### [Activity]
Once you reach the line that holds "3: (70, 168)" in the listing below, output it and every line after it through the line that holds "25: (20, 139)", word for word.

### [Records for the task]
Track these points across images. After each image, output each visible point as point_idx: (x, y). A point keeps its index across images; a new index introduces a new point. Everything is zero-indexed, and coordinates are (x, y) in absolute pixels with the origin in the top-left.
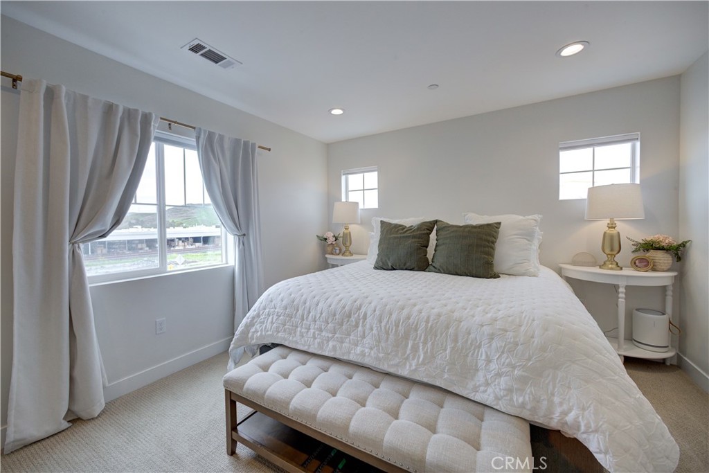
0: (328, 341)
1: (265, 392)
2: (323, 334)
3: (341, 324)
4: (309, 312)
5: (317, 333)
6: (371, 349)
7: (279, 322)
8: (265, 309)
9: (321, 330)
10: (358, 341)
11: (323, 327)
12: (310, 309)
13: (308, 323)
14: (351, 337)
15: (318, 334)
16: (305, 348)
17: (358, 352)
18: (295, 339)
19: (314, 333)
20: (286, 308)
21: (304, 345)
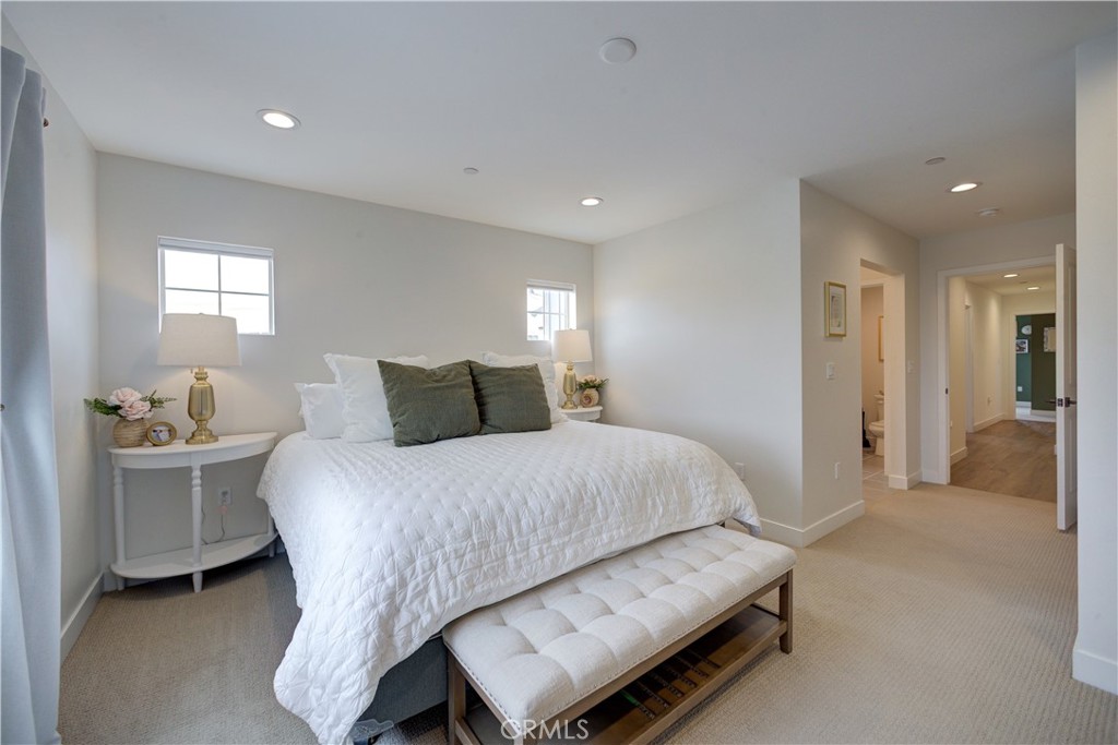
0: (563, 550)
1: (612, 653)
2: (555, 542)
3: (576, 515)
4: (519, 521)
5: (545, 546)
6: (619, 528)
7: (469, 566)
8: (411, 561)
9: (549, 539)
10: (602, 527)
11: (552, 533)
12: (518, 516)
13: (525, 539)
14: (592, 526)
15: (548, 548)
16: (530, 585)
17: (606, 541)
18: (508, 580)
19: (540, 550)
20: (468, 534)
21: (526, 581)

==

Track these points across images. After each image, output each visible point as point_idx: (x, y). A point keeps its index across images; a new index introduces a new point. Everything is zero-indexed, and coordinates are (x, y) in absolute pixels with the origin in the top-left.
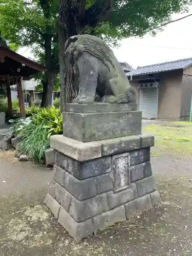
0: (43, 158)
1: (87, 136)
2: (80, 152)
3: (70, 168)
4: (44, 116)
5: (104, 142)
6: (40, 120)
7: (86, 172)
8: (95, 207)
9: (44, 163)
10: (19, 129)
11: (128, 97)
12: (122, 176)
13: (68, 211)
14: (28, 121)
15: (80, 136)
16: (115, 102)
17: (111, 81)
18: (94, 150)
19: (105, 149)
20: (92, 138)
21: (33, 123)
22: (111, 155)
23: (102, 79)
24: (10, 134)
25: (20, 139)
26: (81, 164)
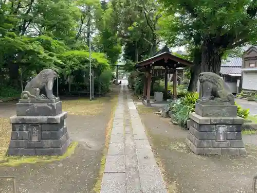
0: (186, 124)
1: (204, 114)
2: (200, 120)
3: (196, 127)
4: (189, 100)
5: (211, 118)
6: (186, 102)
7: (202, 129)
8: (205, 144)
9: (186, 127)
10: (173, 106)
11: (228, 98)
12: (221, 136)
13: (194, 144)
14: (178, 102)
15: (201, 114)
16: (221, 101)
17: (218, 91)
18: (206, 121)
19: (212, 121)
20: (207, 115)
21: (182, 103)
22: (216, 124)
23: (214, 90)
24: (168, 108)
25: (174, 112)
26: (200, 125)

* * *

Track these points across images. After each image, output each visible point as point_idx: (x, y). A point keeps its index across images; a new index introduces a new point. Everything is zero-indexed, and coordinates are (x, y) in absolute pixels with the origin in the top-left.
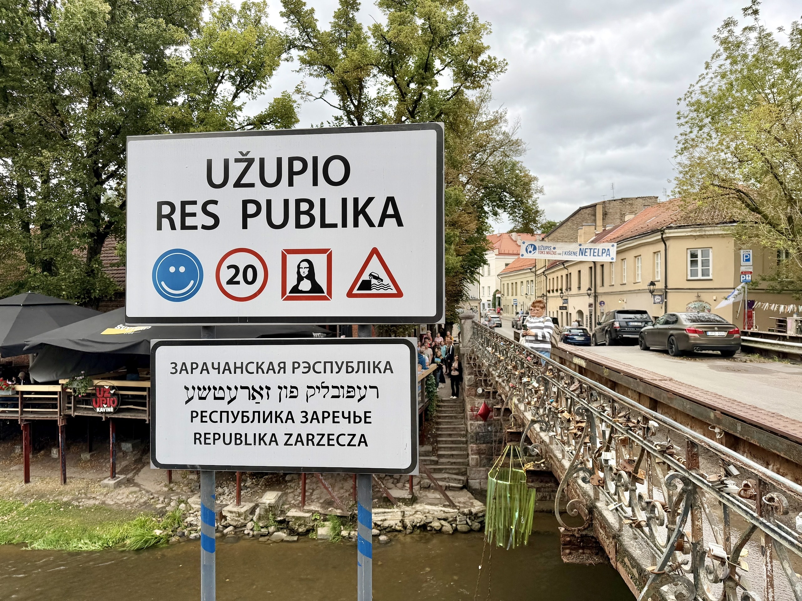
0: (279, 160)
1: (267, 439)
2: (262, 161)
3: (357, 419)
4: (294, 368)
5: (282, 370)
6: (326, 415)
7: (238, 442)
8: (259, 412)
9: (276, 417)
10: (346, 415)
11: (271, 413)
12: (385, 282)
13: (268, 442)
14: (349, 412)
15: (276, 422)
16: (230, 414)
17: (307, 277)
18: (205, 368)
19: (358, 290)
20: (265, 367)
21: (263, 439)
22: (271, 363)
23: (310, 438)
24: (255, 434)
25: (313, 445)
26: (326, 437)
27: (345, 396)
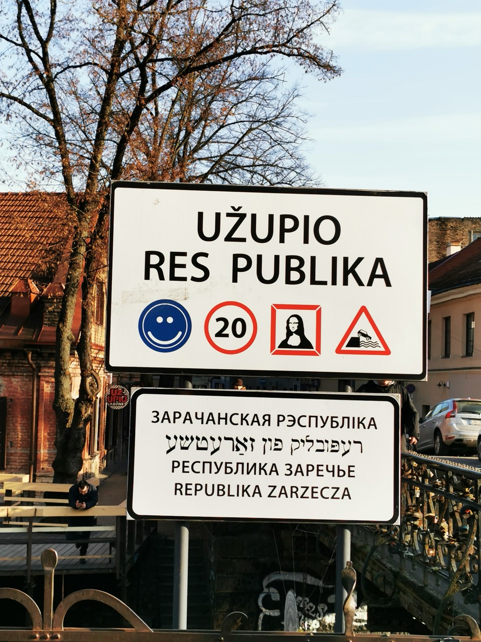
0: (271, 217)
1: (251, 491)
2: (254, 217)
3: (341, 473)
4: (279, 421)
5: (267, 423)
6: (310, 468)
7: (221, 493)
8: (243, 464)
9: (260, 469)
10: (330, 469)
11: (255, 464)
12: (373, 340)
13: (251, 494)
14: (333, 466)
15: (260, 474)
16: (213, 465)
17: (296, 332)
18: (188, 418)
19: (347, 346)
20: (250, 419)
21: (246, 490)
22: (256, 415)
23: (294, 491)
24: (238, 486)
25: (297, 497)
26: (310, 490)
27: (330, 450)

### [Task solution]
3: (70, 168)
4: (44, 116)
5: (104, 142)
6: (40, 120)
7: (86, 172)
8: (95, 207)
9: (44, 163)
10: (19, 129)
11: (128, 97)
12: (122, 176)
13: (68, 211)
14: (28, 121)
15: (80, 136)
16: (115, 102)
17: (111, 81)
18: (94, 150)
19: (105, 149)
20: (92, 138)
21: (33, 123)
22: (111, 155)
23: (102, 79)
24: (10, 134)
25: (20, 139)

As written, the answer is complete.